Sridharan,
You have raised a legitimate concern on aggregation. It is impractical to create an aggregate table for each level of detail (or more accurately, for every COMBINATION of dimension levels). The general workaround, as Blom suggested, is to attempt to know in advance which aggregates might be most important.
However, the ugly little secret of aggregate tables is that it's pretty much guess work most of the time. If you base it on existing reports you'd better make sure that is the summary level that they really NEED as opposed to just what the are getting now. You need good business analysis to attack that problem. But that's a given.
The bigger problem I have with aggregate tables is what I call the problem of entropy; the database only gets more complex, it never gets simpler.
It's easy to create an aggregate table("Oh, you need sales, by product LINE, by WEEK? No problem!"

But once an aggregate table is built, it is very hard to get rid of it.
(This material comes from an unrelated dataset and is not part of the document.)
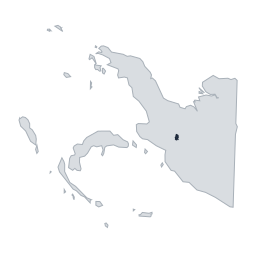 Sina Sina Yonggomugl District, Chimbu, Papua New Guinea shown in context, rotated 182°
{"feature_id": "67681753B55512371565991", "entity_name": "Sina Sina Yonggomugl District", "entity_type": "district", "adm_level": 2, "iso_a3": "PNG", "parent_name": "Papua New Guinea", "parent_adm1": "Chimbu", "projection": "equal_earth", "projection_center": [145.006, -6.094], "detail": "fine", "context": "in_parent", "style": "filled", "palette": "slate", "viewbox_px": 256, "rotation_deg": 182, "n_neighbors": 0, "source": "geoboundaries", "source_scale": "gbopen_adm2", "svg_char_len": 4231}
<svg xmlns="http://www.w3.org/2000/svg" viewBox="0 0 256 256"><g transform="rotate(182 128 128)"><path d="M20.6,179.4L20.4,136.3L18.8,133.1L20.4,125.4L20.2,52.5L23.3,52.8L38.2,61.7L48.3,66.4L57.0,68.5L65.1,75.8L71.1,76.2L79.9,86.5L83.5,87.2L89.8,95.7L90.1,102.6L89.5,107.0L99.0,111.2L108.1,117.1L113.1,117.7L115.8,119.8L119.2,124.8L119.8,131.6L117.9,132.8L109.3,132.7L106.9,134.9L110.3,145.5L118.0,155.2L123.8,159.7L125.5,168.4L128.5,171.1L130.4,178.1L133.4,178.8L139.2,177.7L140.2,180.6L139.3,185.0L140.1,186.8L150.9,190.5L147.3,192.7L148.9,196.8L155.9,200.2L160.3,201.5L162.9,201.1L159.9,203.1L157.1,202.5L156.6,203.1L157.7,204.8L160.0,206.5L157.6,208.9L155.3,209.2L150.9,207.7L147.1,203.3L135.4,201.5L131.3,199.6L128.1,200.2L118.6,197.9L115.5,194.8L113.4,190.2L107.8,184.6L106.4,181.9L107.0,178.2L105.4,178.8L102.2,176.1L93.6,159.1L89.2,156.7L78.3,153.8L76.7,150.5L71.6,149.2L70.4,151.4L66.3,152.9L62.7,151.3L59.2,147.1L63.4,156.6L61.9,156.5L62.6,158.0L61.8,158.2L57.2,157.7L58.6,161.5L51.1,163.7L45.6,162.9L42.9,163.9L41.8,163.8L40.3,160.9L38.3,161.4L40.0,161.5L42.2,164.8L46.9,164.4L51.4,166.9L55.2,172.5L55.1,176.3L44.7,183.5L38.7,180.4L29.9,181.2L26.8,180.0L22.9,181.4L20.6,179.4ZM177.5,83.9L179.7,85.8L181.8,83.8L186.0,86.3L185.2,95.7L183.8,98.3L180.3,99.2L179.9,100.6L182.1,106.1L181.2,108.1L178.1,110.2L173.0,109.9L171.7,113.7L168.9,117.1L157.9,123.8L146.0,124.3L142.1,120.2L138.0,121.0L132.5,116.1L127.9,114.1L127.0,112.2L127.1,109.8L128.4,108.4L136.6,108.6L141.8,110.6L148.6,109.4L150.5,107.9L151.3,101.9L152.4,99.4L153.6,100.5L152.1,105.2L153.7,109.4L158.6,108.1L161.7,109.1L164.1,107.9L167.6,101.4L170.3,98.4L175.3,96.9L175.3,92.1L173.5,85.5L174.2,83.6L177.5,83.9ZM237.2,132.1L236.6,134.2L236.3,133.5L233.7,135.5L230.9,134.9L228.3,132.7L226.4,128.9L226.3,124.7L223.6,122.8L220.0,117.3L219.3,113.7L219.6,107.8L224.9,111.3L230.2,121.5L235.3,126.1L237.2,132.1ZM196.6,86.5L193.0,95.9L190.8,92.1L190.0,89.4L189.8,82.2L184.2,71.5L178.4,67.9L166.7,56.8L162.0,55.0L163.2,54.5L163.2,51.8L169.0,57.6L172.6,59.0L177.4,63.5L180.7,65.0L194.9,81.7L196.6,86.5ZM102.7,40.0L113.8,40.4L114.0,41.7L112.6,41.8L110.7,44.1L104.0,43.5L101.1,44.6L100.9,43.0L102.0,42.6L101.8,40.9L102.7,40.0ZM158.4,183.8L160.4,185.4L162.2,185.2L163.4,187.0L163.6,190.0L162.9,190.7L162.4,189.8L157.0,189.2L158.1,187.5L157.1,184.1L158.4,183.8ZM157.5,53.5L153.6,53.5L150.7,49.8L154.5,48.1L157.4,49.7L157.5,53.5ZM166.3,196.9L168.8,195.0L169.4,195.7L168.4,200.3L164.5,198.3L161.9,190.9L166.3,196.9ZM187.1,177.3L191.4,176.4L193.4,178.4L194.0,179.2L193.6,181.1L190.0,180.3L187.1,177.3ZM196.6,222.2L204.6,227.2L201.6,228.1L199.1,226.7L198.8,225.5L197.8,225.9L198.3,225.0L196.6,222.2ZM122.5,115.3L118.9,111.4L119.1,108.8L122.9,111.1L122.5,115.3ZM155.7,186.7L154.7,186.8L152.4,184.1L153.8,181.1L155.4,182.2L155.7,186.7ZM218.4,107.6L216.9,101.3L218.2,99.4L219.6,103.4L218.4,107.6ZM110.2,107.6L107.7,105.2L109.5,102.9L110.6,104.1L110.2,107.6ZM147.8,31.8L146.5,32.3L144.6,30.2L145.1,27.9L147.2,29.4L147.8,31.8ZM93.9,92.1L92.5,94.4L91.5,92.7L93.1,90.2L93.9,92.1ZM167.0,165.8L167.1,173.3L165.9,171.8L166.5,168.7L165.4,167.8L167.0,165.8ZM56.2,167.7L58.6,170.8L52.8,165.9L56.2,167.7ZM58.2,167.0L55.1,165.7L54.4,164.8L58.2,165.2L58.2,167.0ZM212.1,222.9L211.9,223.9L209.8,224.1L208.4,222.6L209.8,223.0L209.6,221.9L212.1,222.9ZM189.5,60.9L189.6,64.4L188.1,62.0L189.5,60.9ZM181.7,59.1L181.0,60.0L179.6,57.6L179.8,57.1L181.7,59.1ZM163.6,207.5L163.4,209.0L162.0,208.2L162.2,207.2L163.6,207.5ZM180.4,56.4L179.3,56.8L179.4,54.4L180.4,56.4ZM119.8,45.4L119.9,47.1L118.4,46.7L119.8,45.4ZM204.3,80.4L204.1,82.0L203.2,81.5L204.3,80.4Z" fill="#d9dde1" stroke="#a8b0b8" stroke-width="1"/><path d="M80.0,118.5L79.3,118.0L79.2,118.0L78.7,118.2L78.7,118.3L78.6,118.5L78.5,118.8L78.4,118.9L78.4,119.0L78.4,119.3L78.2,119.2L78.3,119.4L78.0,120.3L77.9,120.4L77.8,120.5L77.7,120.5L77.7,120.8L77.8,121.0L77.8,121.3L77.9,121.5L77.9,121.8L77.9,122.0L78.0,122.1L78.0,122.3L78.7,122.7L78.8,122.7L78.9,122.8L79.0,122.8L79.2,123.0L79.3,123.0L79.3,122.9L79.3,122.7L79.3,122.4L79.4,122.2L79.5,122.1L79.4,122.0L79.3,121.9L79.2,121.8L79.2,121.7L79.3,121.7L79.4,121.4L79.5,121.4L79.6,121.2L79.8,120.8L79.8,120.7L80.2,120.3L79.9,119.7L80.0,118.5Z" fill="#64748b" stroke="#1e293b" stroke-width="1.5"/></g></svg>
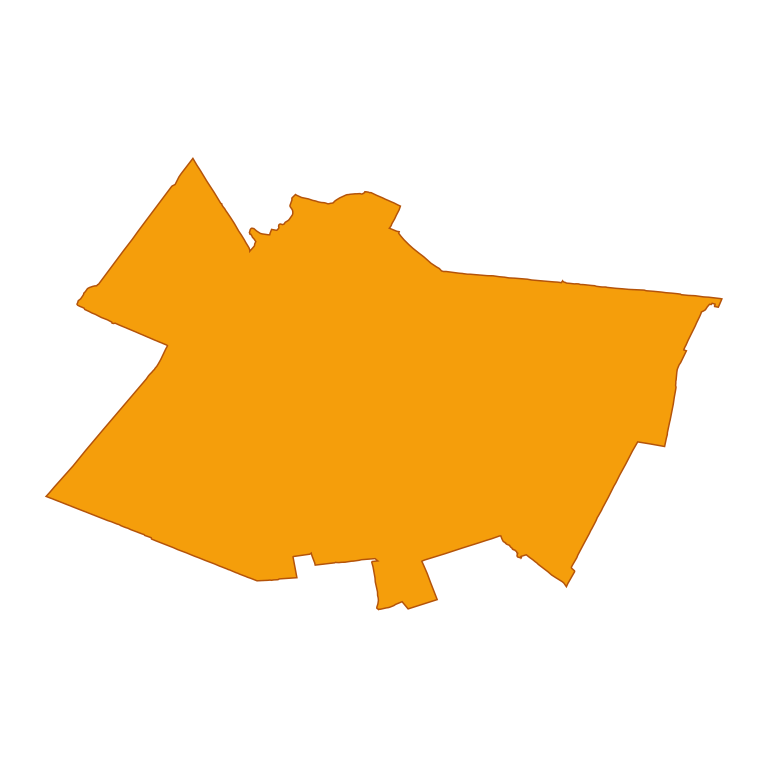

Even if you discover it is hardly every used. ("Maybe it's the CEO that only hits that table once a year. I'd better leave it."
As a result, more and more aggregate tables get created, each one used by fewer and fewer people.
The problem is most data warehouse design focuses almost exclusively on SQL reporting. A very reasonable compramise is to create a few (carefully chosen) aggregate tables for SQL reporting, but use an OLAP (On Line Analytical Processing) tool to give the users all the different levels of summary. OLAP tools let you "slice and dice" through any combination of aggregation levels you want.
Some do that by pre-aggregating totals at all combination levels, other by summarizing up to a certain "base" level (like a single aggregate table) then summing all the level combinations "on the fly". (Very basic description.)
As long as you keep the details in the warehouse, the users can perform most of their analysis using the OLAP tool but still be able to drill down to find the details when they need them. Don't try to use one tool (SQL) to solve all problems.
Just my 2 cents.
Matt

PS. The "vendor" I work for sells both data warehousing tools and OLAP tools so I'm not trying to "push" the discussion in one direction or another. I just see a lot of folks driving "screws" with "hammers".